Thiols aren’t quite like bacon, but they’re not too far off trend-wise. These aromatic sulfur-containing molecules are highly appealing in small quantities — even low concentrations lend a wine’s aroma fresh fruity notes (tropical in sauv blanc, black currant or berry in reds). Just about everyone wants them, or wants more of them. They’re at work in the expected places (thiols in sauvignon blanc are like the bacon in your pasta carbonara; bland without, and much better with), but also do a fair bit in the unexpected ones, too (thiols contribute to the aroma of Bordeaux reds and Provençal rosés, for example, and bacon, I’m told, does excellent things to cupcake frosting*).
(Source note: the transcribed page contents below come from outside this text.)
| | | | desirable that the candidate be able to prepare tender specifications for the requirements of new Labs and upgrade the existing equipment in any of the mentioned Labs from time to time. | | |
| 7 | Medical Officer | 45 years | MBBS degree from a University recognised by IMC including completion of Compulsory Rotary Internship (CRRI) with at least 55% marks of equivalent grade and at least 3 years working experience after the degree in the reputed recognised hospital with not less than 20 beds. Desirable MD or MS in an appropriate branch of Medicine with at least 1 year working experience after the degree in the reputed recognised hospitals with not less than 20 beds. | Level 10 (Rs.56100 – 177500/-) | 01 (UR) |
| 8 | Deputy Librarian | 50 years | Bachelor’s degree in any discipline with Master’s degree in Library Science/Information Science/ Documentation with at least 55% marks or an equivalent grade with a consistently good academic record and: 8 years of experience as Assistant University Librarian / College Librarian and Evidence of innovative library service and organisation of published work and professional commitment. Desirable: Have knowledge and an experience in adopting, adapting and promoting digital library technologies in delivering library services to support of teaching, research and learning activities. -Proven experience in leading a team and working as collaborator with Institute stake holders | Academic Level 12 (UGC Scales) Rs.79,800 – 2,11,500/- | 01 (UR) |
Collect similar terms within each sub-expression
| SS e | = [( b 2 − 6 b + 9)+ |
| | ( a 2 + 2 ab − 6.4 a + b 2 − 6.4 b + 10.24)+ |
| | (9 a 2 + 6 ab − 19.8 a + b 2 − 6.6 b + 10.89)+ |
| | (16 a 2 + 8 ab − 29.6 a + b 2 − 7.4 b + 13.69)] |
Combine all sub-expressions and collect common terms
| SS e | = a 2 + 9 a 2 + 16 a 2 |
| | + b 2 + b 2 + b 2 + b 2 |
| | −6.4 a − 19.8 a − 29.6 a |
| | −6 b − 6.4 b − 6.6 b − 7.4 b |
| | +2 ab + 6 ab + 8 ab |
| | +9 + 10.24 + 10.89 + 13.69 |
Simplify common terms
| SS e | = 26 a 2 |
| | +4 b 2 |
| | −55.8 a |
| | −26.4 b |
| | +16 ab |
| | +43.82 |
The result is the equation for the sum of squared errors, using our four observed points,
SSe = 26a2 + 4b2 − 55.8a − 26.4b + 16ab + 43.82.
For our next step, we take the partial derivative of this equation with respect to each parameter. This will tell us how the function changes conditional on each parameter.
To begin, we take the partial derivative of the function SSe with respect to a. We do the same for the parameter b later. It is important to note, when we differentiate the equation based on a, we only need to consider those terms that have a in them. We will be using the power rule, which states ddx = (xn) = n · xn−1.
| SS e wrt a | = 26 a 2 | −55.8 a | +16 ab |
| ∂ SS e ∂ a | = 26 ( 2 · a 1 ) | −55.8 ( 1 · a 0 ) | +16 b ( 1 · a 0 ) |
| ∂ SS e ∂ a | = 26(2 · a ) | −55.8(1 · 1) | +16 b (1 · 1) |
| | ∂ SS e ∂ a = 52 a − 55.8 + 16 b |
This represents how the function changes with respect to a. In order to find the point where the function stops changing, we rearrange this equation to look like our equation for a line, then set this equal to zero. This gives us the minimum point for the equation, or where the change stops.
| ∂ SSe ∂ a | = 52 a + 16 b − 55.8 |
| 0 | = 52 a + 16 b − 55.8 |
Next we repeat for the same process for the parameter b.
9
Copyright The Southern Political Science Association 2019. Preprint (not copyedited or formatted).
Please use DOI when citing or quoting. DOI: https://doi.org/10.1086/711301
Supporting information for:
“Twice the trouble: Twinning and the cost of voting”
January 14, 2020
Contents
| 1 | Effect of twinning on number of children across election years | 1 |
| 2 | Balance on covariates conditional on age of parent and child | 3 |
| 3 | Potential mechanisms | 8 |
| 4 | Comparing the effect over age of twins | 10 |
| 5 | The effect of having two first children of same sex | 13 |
Unlike bacon, we still don’t have an especially good idea of how thiols are formed (we figured this out for bacon a good long while ago, I believe). The amounts yeast transform from various precursors under realistic wine conditions just don’t add up to the final concentrations we find in wine, and how the rest happen remains an open question. Last year’s news was that tannins contain thiol precursors upon which yeast act during fermentation. Now, those researchers (an Italian group, with the aid of a Sauvignon blanc-oriented researcher from New Zealand) have demonstrated what I’m sure they’d hoped for when they published last year’s paper: adding tannins to wine before fermentation increases a wine’s thiol concentrations, specifically 3-mercaptohexan-1-ol (3MH). (For some context on 3MH and other sulfur compounds, Jamie Goode’s blog article on the topic is a good primer).
This study is very much a first step, and a bit of a disappointing one. Tannin was only added at one concentration: 1.6 g per 2 kg batch, compared with a no tannin-added control. Seeing a dose-dependent response — add more tannin, get more thiols — or showing that the relationship between those two variables isn’t linear, anything other than just two points, would have been much more convincing. As would using larger than 2 kg batches for those experimental wines (2 kg ~ 1 750 mL bottle), since the volumes in which experimental wines change yeast fermentation and oxygen exposure dynamics; the oxygen mightn’t be relevant here, but the fermentation parameters are. AND, each wine was only made in duplicate, not satisfying the usual experimental expectation of performing studies in triplicate. With two samples, if one is off you can’t tell which reflects the trend you’d see if you did the experiment a hundred times (and you certainly shouldn’t just average them together); if three samples all group, you can feel better about life (and your results). AND, with so little wine, the authors couldn’t conduct a proper sensory analysis, not that doing so would have been worthwhile in any case with their mini-make-do winemaking technique. In other words, this study is less than convincing on methodological grounds.
All of that said and duly noted, this study points toward some interesting possibilities. For instance, I’ve recently talked with a few winemakers who have been experimenting with tannin additions to good but confusing effect. (I seemed to come across people talking about tannin additives about as often as I did bacon-laden menu items on my most recent trip through Eastern Washington, which is to say, a lot.) They know good results when they see them, and they like what they taste. But tannin assays sometimes seem to yield results that conflict with experience, with the assay saying that the with-addition and without-addition wines contain the same amount of tannin even though the winemaker can taste a difference. All manner of possible explanations exist for that phenomenon, and I don’t want to suggest that thiols are responsible for those sensory differences. Nevertheless, this study is a good reminder that adding anything to wine is bound to have more than just one obvious, direct effect, and that adding tannins could play with wine aromas in ways we hadn’t expected.
*I’m told, because I’m one of three people on the planet who likes neither bacon nor cupcake frosting.